» **Listed records**:
- Opening Delimiter -
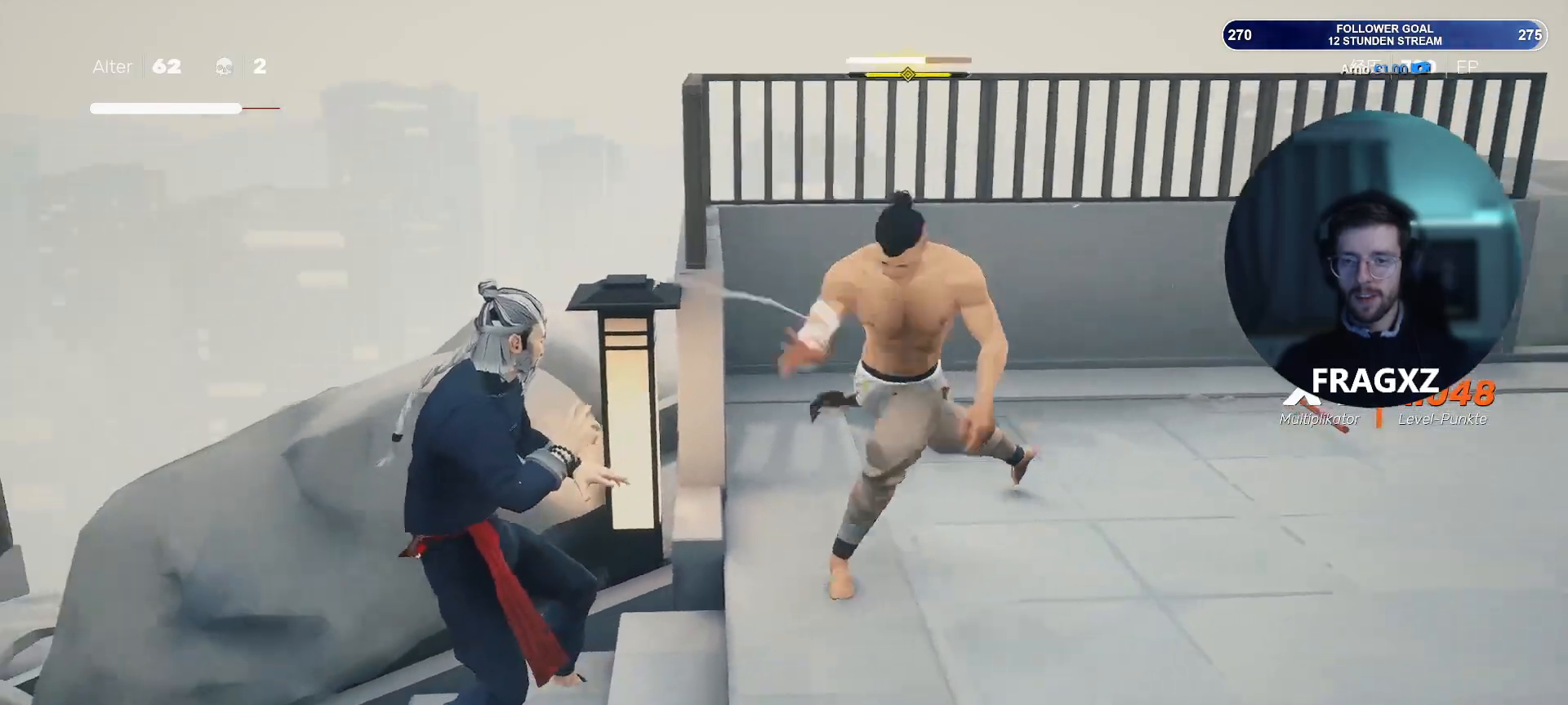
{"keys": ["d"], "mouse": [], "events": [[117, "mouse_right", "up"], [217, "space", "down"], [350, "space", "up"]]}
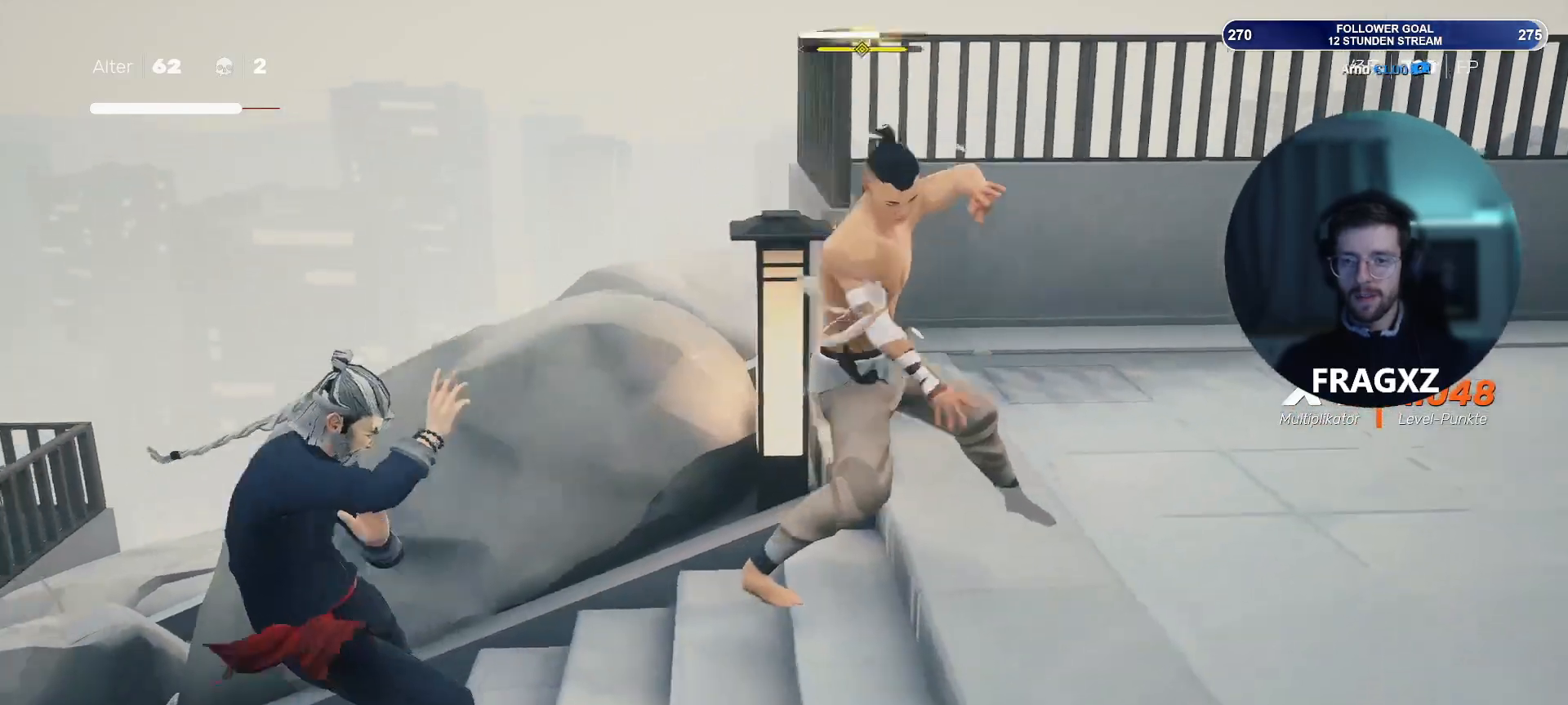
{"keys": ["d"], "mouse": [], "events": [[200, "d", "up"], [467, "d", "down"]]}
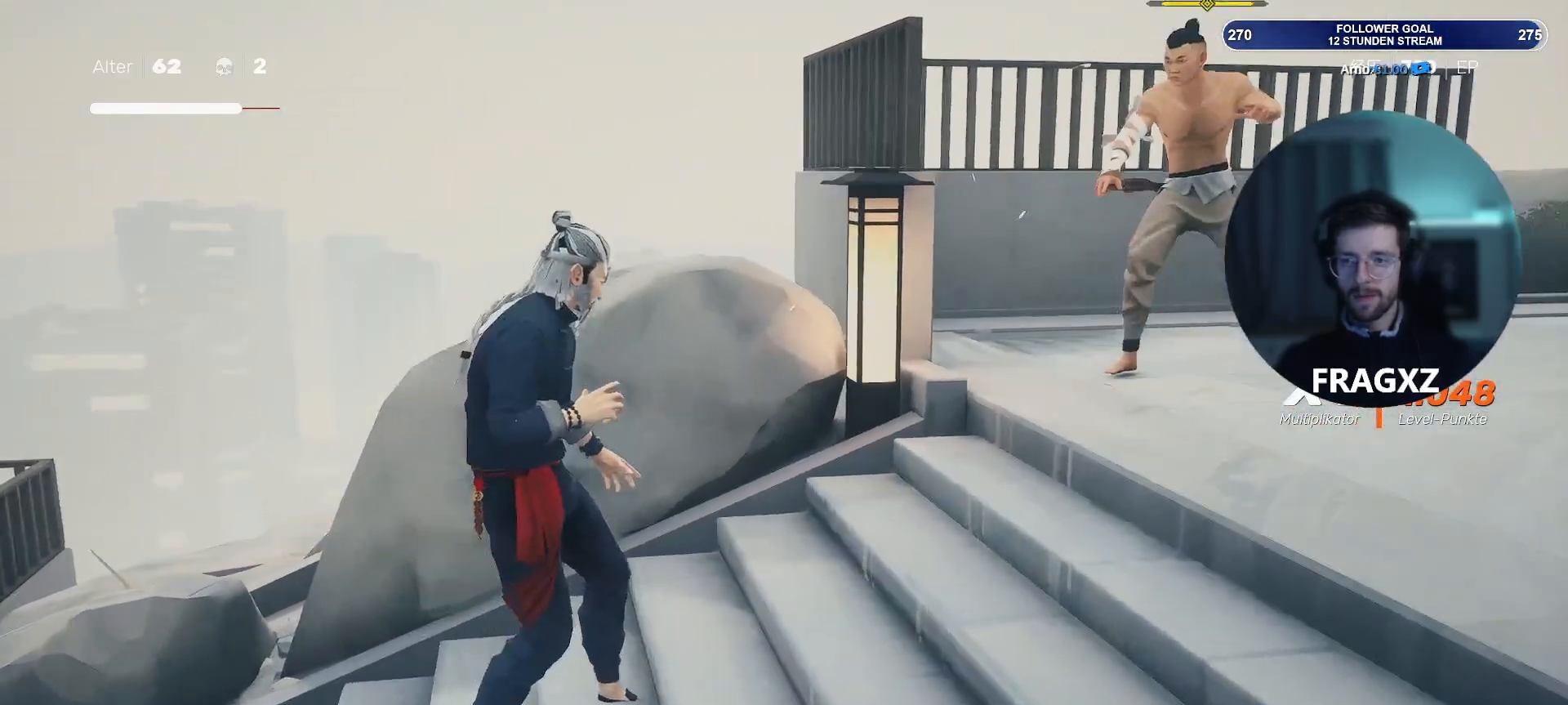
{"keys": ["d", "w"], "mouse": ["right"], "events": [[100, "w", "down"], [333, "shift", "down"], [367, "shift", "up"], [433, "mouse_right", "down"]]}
- Closing Delimiter -
- Opening Delimiter -
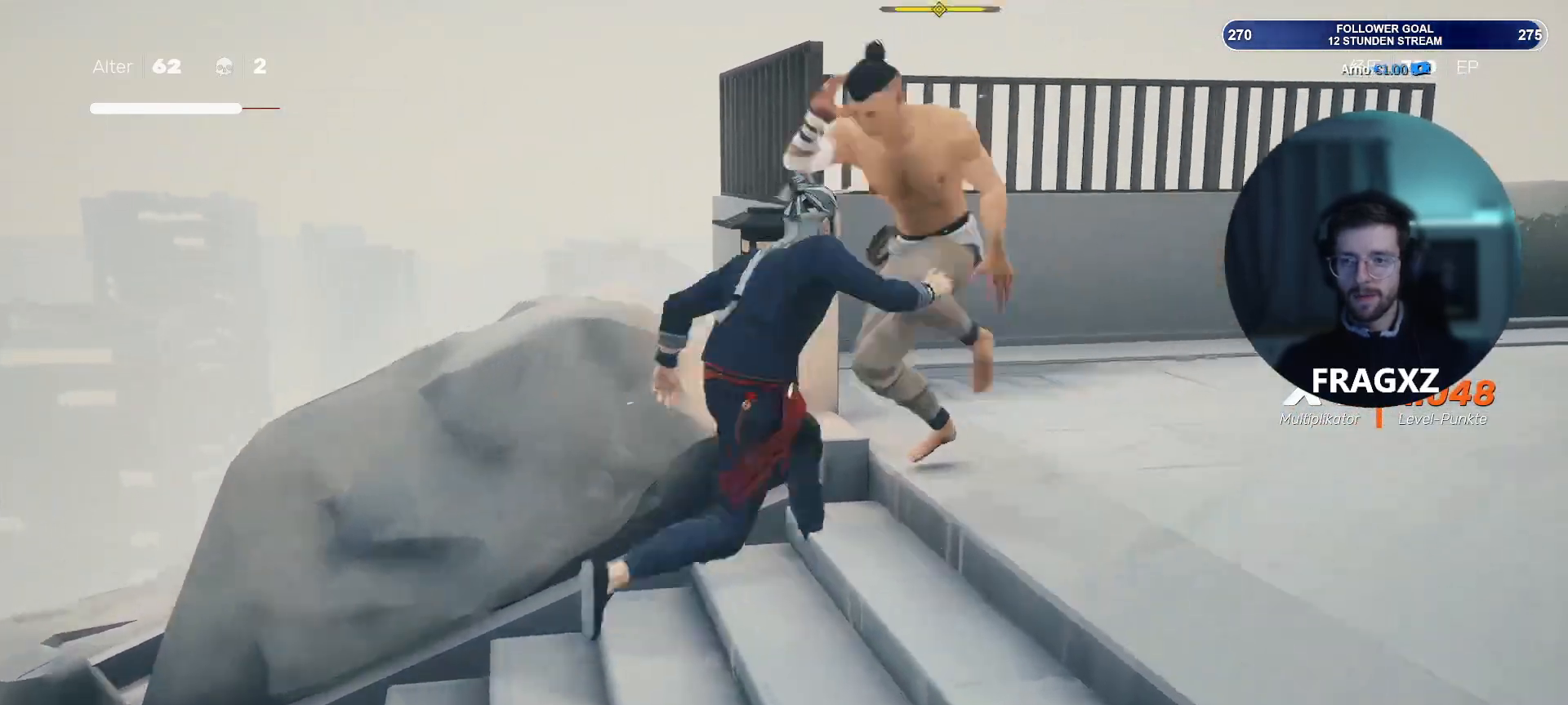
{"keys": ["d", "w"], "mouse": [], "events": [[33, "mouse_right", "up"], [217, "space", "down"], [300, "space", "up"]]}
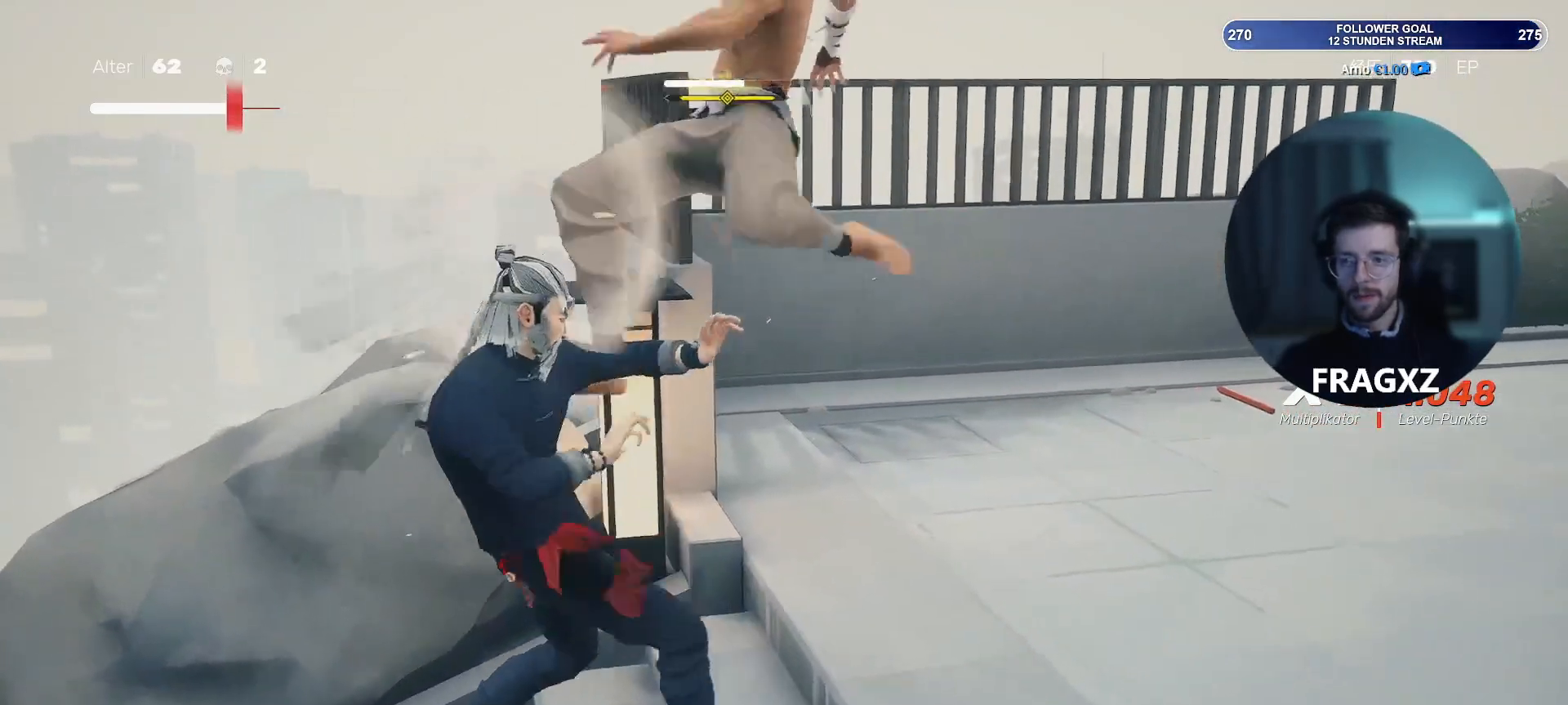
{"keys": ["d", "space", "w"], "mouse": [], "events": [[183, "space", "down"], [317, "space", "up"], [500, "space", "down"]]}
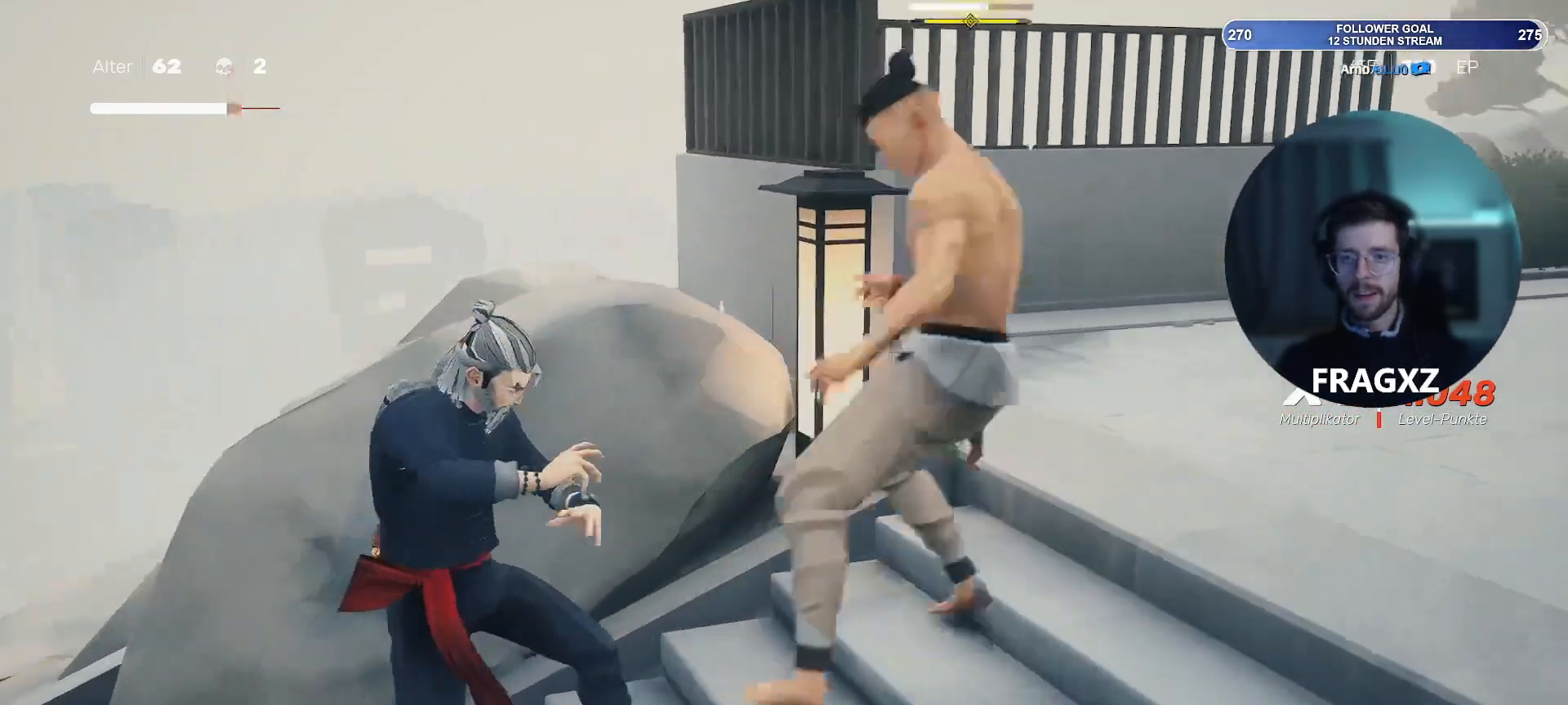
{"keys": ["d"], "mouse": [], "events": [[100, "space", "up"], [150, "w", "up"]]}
- Closing Delimiter -
» **What to produce**:
Wherever a line in the records contains the word "space", copy that line.

» **Final answer**:
{"keys": ["d"], "mouse": [], "events": [[117, "mouse_right", "up"], [217, "space", "down"], [350, "space", "up"]]}
{"keys": ["d", "w"], "mouse": [], "events": [[33, "mouse_right", "up"], [217, "space", "down"], [300, "space", "up"]]}
{"keys": ["d", "space", "w"], "mouse": [], "events": [[183, "space", "down"], [317, "space", "up"], [500, "space", "down"]]}
{"keys": ["d"], "mouse": [], "events": [[100, "space", "up"], [150, "w", "up"]]}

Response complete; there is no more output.